Secretary to the Administration.”

Conclusions

  1. The Samoa Act 1921 is very clear. It vests executive power in the Administrator “save so far as other provision is made in that behalf by the Samoa Act.” The statute goes on to appoint the Chief Judge as Deputy Administrator and provide for the exercise by the Deputy Administrator of the powers and functions of the Administrator in the Administrators absence.
  2. These are very specific provisions. Nowhere in the legislation does it contemplate that some other person can act in the stead of the Administrator. Section 7(1) which the respondent relies on states that if the Administrator is incapable of acting due to sickness, absence “or otherwise”, he may authorise the Deputy Administrator to act in his place as Acting Administrator. It does not say may authorize “the Deputy Administrator or some other person.” Its purpose and intent is crystal clear. Only the Deputy Administrator i.e. the Chief Judge can act in place of the Administrator. Mr Clinkard was not the Chief Judge and could not therefore have been validly appointed as Acting Administrator.
  3. As such the 1929 Order purportedly issued by G.W. Clinkard as Acting Administrator is ultra-vires of his powers and is void ab initio. Successive savings provisions do not save the Order for they cannot confer an empowerment not there in the first place.
  4. The common-law doctrine of omnia praesumuntur rite et solemniter esse acta (all things are presumed to be done solemnly and correctly) also does not save the Order. That is a rebuttable presumption and as noted in Halsburys Laws of England 4th ed. at paragraph 119 “it has no application where there is definite evidence to prove or disprove what is sought to be presumed nor where the giving or taking away of jurisdiction is in question.” As observed by Lindley, LJ in the often quoted Harris v Knight [1890] UKLawRpPro 15; (1890) 15 PD 170, 175:

“The maxim, ‘Omnia praesumuntur rite esse acta’, is an expression, in a short form, of a reasonable probability, and of the propriety in point of law of acting on such probability. The maxim expresses an inference which may reasonably be drawn when an intention to do some formal act is established; when the evidence is consistent with that intention having been carried into effect in a proper way; but when the actual observance of all due formalities can only be inferred as a matter of probability. The maxim is not wanted where such observance is proved, nor has it any place where such observance is disproved” (emphasis mine).

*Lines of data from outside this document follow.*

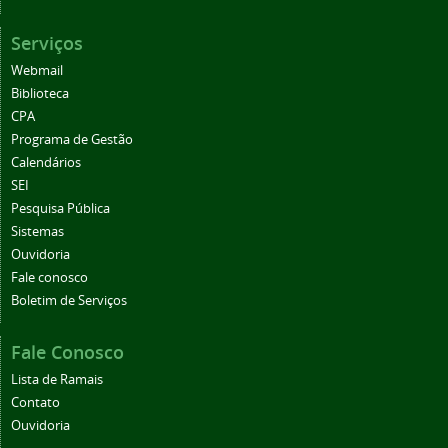
Serviços
Webmail
Biblioteca
CPA
Programa de Gestão
Calendários
SEI
Pesquisa Pública
Sistemas
Ouvidoria
Fale conosco
Boletim de Serviços
Fale Conosco
Lista de Ramais
Contato
Ouvidoria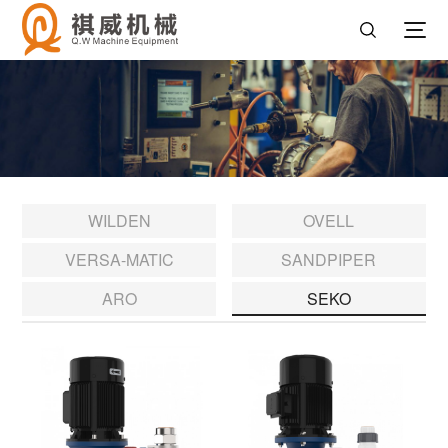
WILDEN
OVELL
VERSA-MATIC
SANDPIPER
ARO
SEKO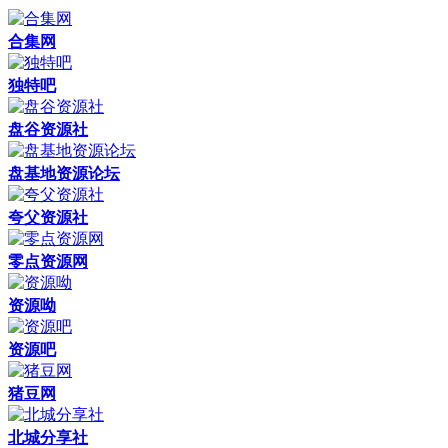
合集网
独特吧
盘谷资源社
盘基地资源论坛
夸父资源社
零点资源网
资源呦
资源吧
猪豆网
北城分享社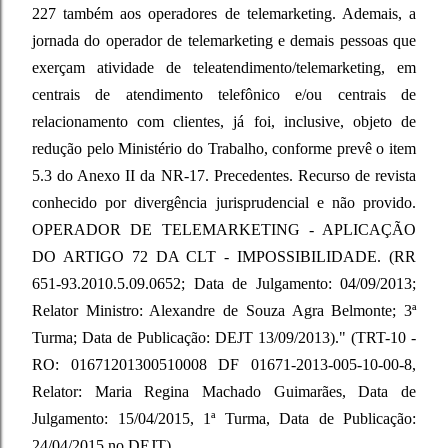
227 também aos operadores de telemarketing. Ademais, a
jornada do operador de telemarketing e demais pessoas que
exerçam atividade de teleatendimento/telemarketing, em
centrais de atendimento telefônico e/ou centrais de
relacionamento com clientes, já foi, inclusive, objeto de
redução pelo Ministério do Trabalho, conforme prevê o item
5.3 do Anexo II da NR-17. Precedentes. Recurso de revista
conhecido por divergência jurisprudencial e não provido.
OPERADOR DE TELEMARKETING - APLICAÇÃO
DO ARTIGO 72 DA CLT - IMPOSSIBILIDADE. (RR
651-93.2010.5.09.0652; Data de Julgamento: 04/09/2013;
Relator Ministro: Alexandre de Souza Agra Belmonte; 3ª
Turma; Data de Publicação: DEJT 13/09/2013)." (TRT-10 -
RO: 01671201300510008 DF 01671-2013-005-10-00-8,
Relator: Maria Regina Machado Guimarães, Data de
Julgamento: 15/04/2015, 1ª Turma, Data de Publicação:
24/04/2015 no DEJT).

The evidence here is clear. The Administrator had no power to appoint Mr Clinkard Acting Administrator.

  1. Having reached that conclusion it is not necessary for the court to consider the applicants second argument that their incarceration at the Apia Police Station should be temporary only. It is enough that the applicants have an arguable case that the Apia Police Station is not by law a prison and their continued detention there is accordingly unlawful.

Decision

  1. The respondent has failed to show the applicants Motion is so untenable that it cannot possibly succeed, the application to strike it out is dismissed. Cost of this proceeding reserved to be dealt with as costs in the cause.